▶ _What the task asks_: Reproduce, exactly and only, the lines of the data that follows from the one containing "[603,68,917,86] messaggi, su" down to the one containing "(351, 94) none", without pictures.

▶ _Provided entries_:
........

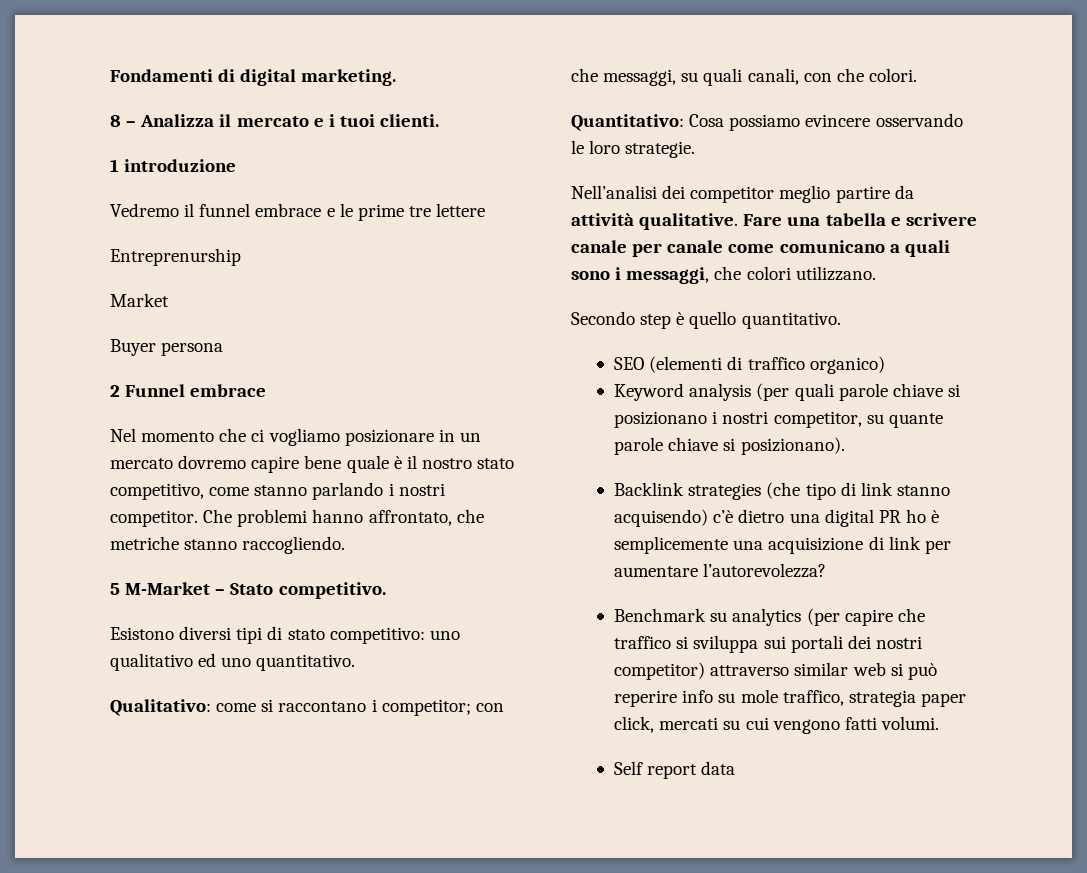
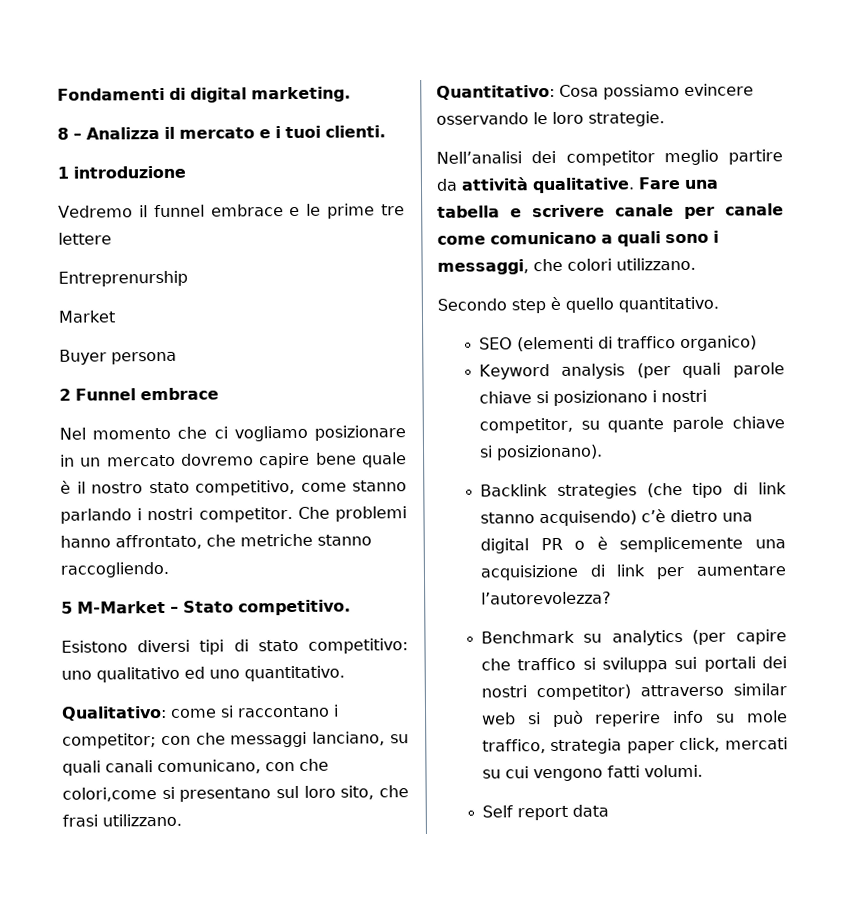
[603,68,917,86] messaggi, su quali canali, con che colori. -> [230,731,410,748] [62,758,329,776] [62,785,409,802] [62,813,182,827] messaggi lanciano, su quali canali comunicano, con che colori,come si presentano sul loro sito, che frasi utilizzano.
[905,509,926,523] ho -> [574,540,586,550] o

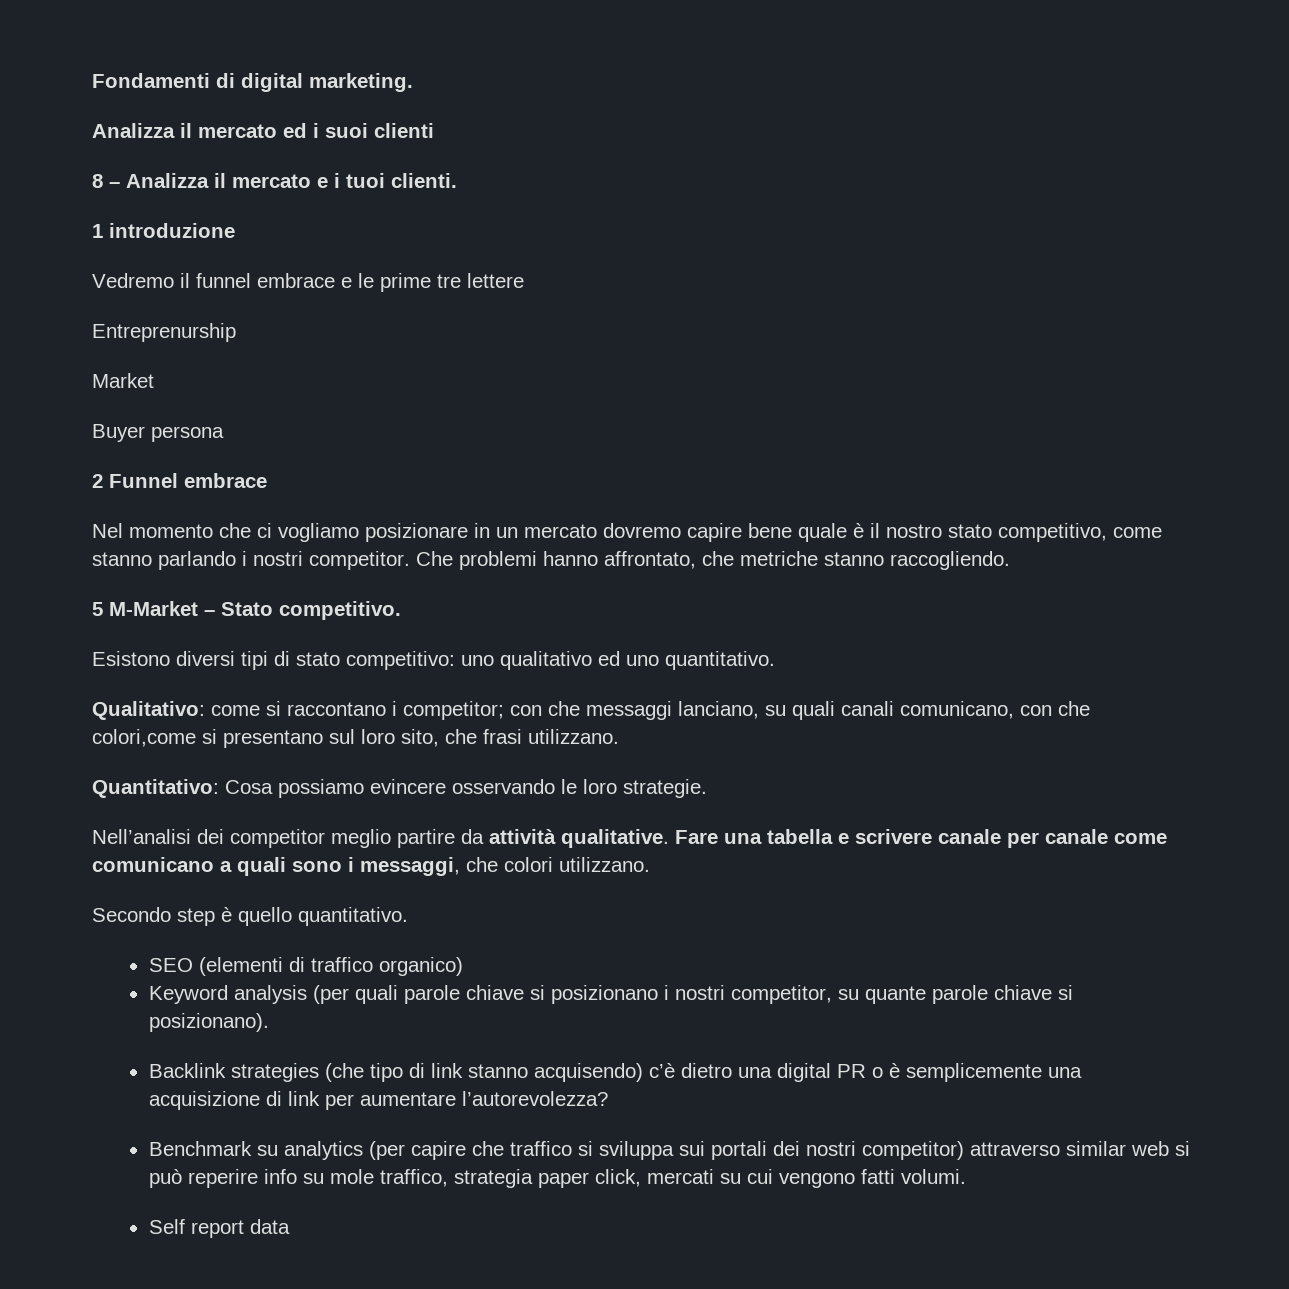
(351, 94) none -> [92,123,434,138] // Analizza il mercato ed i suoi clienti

........

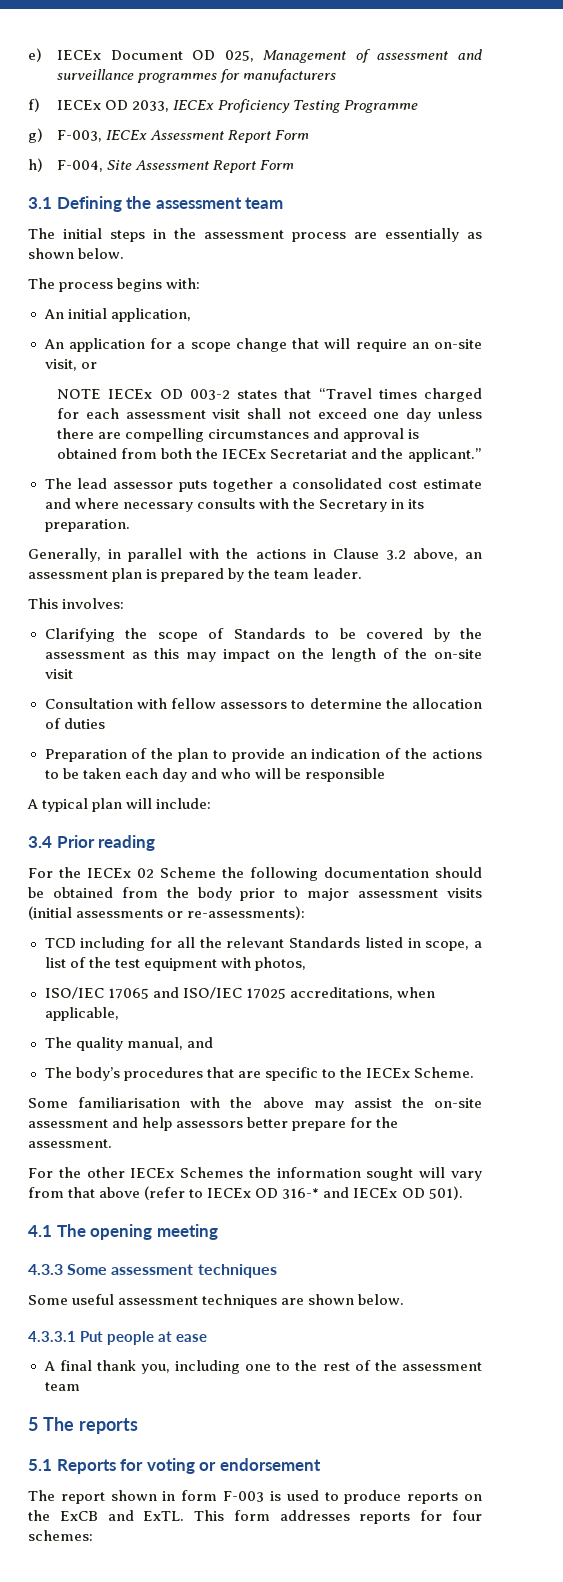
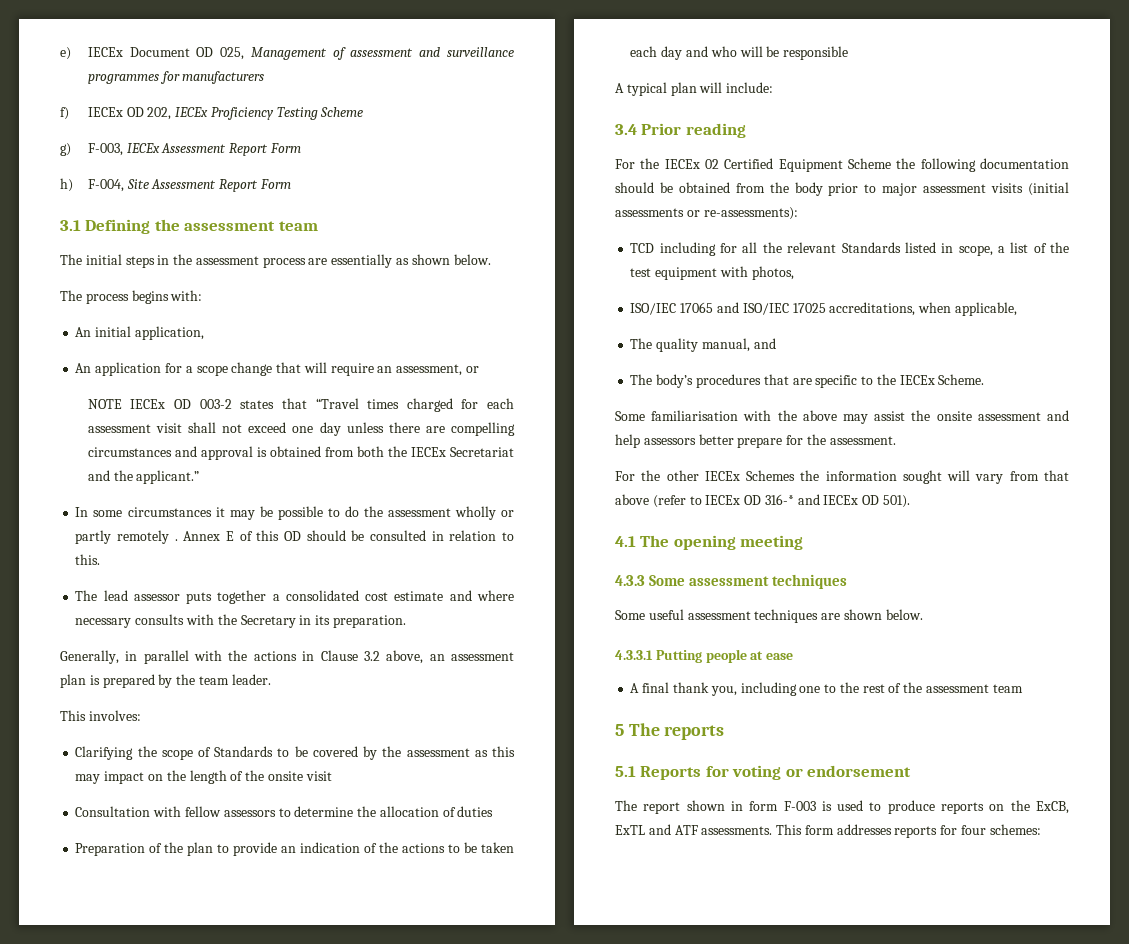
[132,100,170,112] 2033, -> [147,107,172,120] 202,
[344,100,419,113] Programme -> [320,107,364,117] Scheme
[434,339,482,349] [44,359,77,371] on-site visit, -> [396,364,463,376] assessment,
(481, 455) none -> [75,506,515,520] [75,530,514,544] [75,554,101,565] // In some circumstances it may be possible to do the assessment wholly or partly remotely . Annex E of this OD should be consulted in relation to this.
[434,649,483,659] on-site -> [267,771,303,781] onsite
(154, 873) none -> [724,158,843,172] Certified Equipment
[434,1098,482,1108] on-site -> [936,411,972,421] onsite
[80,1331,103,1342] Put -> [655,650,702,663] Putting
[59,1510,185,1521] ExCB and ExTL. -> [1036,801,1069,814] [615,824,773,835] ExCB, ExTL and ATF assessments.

........

▶ _Solution to the problem_:
[603,68,917,86] messaggi, su quali canali, con che colori. -> [230,731,410,748] [62,758,329,776] [62,785,409,802] [62,813,182,827] messaggi lanciano, su quali canali comunicano, con che colori,come si presentano sul loro sito, che frasi utilizzano.
[905,509,926,523] ho -> [574,540,586,550] o

(351, 94) none -> [92,123,434,138] // Analizza il mercato ed i suoi clienti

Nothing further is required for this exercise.